=== What you are asked to do ===
Would you transcribe the line containing "Hlavná strana" and every line after it, through the end of the records below, exactly and with nothing else?

[Material shown — start]

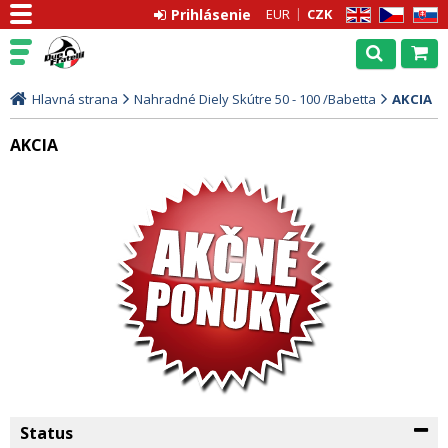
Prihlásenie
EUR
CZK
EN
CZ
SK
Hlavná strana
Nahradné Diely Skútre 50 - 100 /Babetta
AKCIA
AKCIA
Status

[Material shown — finish]

=== Expected answer ===
Hlavná strana
Nahradné Diely Skútre 50 - 100 /Babetta
AKCIA
AKCIA
Status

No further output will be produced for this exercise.